The idea came to some of the collaborators many years ago, says Mason Porter, a senior author of the paper and an applied mathematician at the University of California, Los Angeles. He and Marian Dawkins, a zoologist at University of Oxford, had started talking about the difficulty of creating realistic mathematical models of biology, and the subject of cows came up. “They aren’t simple at all, really,” Porter says. And so the researchers began to put together mathematical sketches of the relationships between different variables in cows’ lives and the many ways they might respond to them. They were quite detailed at first, including lots of information about cow biology. But in an effort to understand the issue more deeply, eventually the group arrived at a more abstract approach.
In this version, which has just a small number of variables, the imaginary cows each are given their own levels of hunger and of the desire to lie down and ruminate, which change over time depending on what the cow is doing at the moment—eating, standing, or lying down. Each cow has unique preferences at any given moment, but is also susceptible to social pressure of a sort. If they see others getting up and leaving, they will feel a pull to leave as well. In math terms, they function like oscillators—they go back and forth, between different states.
The researchers used the relationships between all these features to craft a mathematical description of the costs and benefits of the cows’ behavior, called a cost function. This allows them to say how harmful it is for a cow to move when it’s not ready, for instance, and to twiddle with how tightly cows’ desires depend on each other and see how that affects their behavior. The researchers also asked whether making the animals two different sizes, as would happen in herds of mixed male and female cattle, would result in the eventual division into two groups. They found that this did happen, but apparently not always for good: Sometimes a cow would go back over the line, suggesting that the benefits aren’t so clear as to outweigh other considerations.

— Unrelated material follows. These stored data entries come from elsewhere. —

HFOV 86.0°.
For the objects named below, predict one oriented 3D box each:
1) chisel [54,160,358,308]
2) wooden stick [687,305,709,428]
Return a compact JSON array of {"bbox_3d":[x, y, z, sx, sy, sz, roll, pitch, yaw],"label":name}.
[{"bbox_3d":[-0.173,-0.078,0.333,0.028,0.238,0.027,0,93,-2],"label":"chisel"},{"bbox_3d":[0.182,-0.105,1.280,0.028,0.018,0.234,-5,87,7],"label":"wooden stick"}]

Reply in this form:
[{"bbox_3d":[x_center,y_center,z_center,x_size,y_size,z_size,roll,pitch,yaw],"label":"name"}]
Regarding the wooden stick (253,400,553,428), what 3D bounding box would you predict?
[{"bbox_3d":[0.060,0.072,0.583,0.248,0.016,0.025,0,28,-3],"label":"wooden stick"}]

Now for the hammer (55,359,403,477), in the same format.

This particular study focused on the question of how group size might change in a limited number of scenarios. But going forward, for instance, the group could run simulations many times to see how much of the time cows will split off under certain conditions, generating a distribution of potential outcomes. They could explore the best-possible group size to minimize stress. And they could seek to directly link the behavior they see in the model to the behavior of real cows.

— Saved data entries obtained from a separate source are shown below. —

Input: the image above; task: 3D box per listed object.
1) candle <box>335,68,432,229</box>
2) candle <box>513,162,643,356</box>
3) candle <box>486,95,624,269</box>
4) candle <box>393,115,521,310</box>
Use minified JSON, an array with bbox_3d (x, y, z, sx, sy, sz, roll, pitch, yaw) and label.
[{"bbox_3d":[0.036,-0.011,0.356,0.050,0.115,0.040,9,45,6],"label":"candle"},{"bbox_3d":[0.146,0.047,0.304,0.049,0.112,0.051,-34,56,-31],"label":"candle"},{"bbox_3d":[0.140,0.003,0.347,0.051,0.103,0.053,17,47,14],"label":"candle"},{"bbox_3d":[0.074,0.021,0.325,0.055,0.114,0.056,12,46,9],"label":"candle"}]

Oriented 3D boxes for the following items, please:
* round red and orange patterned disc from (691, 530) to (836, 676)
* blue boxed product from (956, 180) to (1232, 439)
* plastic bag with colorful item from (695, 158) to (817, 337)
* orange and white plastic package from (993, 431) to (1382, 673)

“We constructed the models on purpose to make them flexible, so that you could just insert real data and look at that,” says Porter. “In fact after this latest paper, we’ve actually gotten some contact from some people—one person in New Zealand who may have actually some very interesting data to try using.”
Looking ahead, one particular focus will be to explore just how much social influence works on cows, Porter says. “That's one of the key questions. We have the same types of questions in human beings as well. When we see behavior changing online, how much of it is because somebody influenced somebody else, and how much of it is because they happened to do the same thing for a similar reason, but did it at a different time?” Cows and people—more similar than we might realize.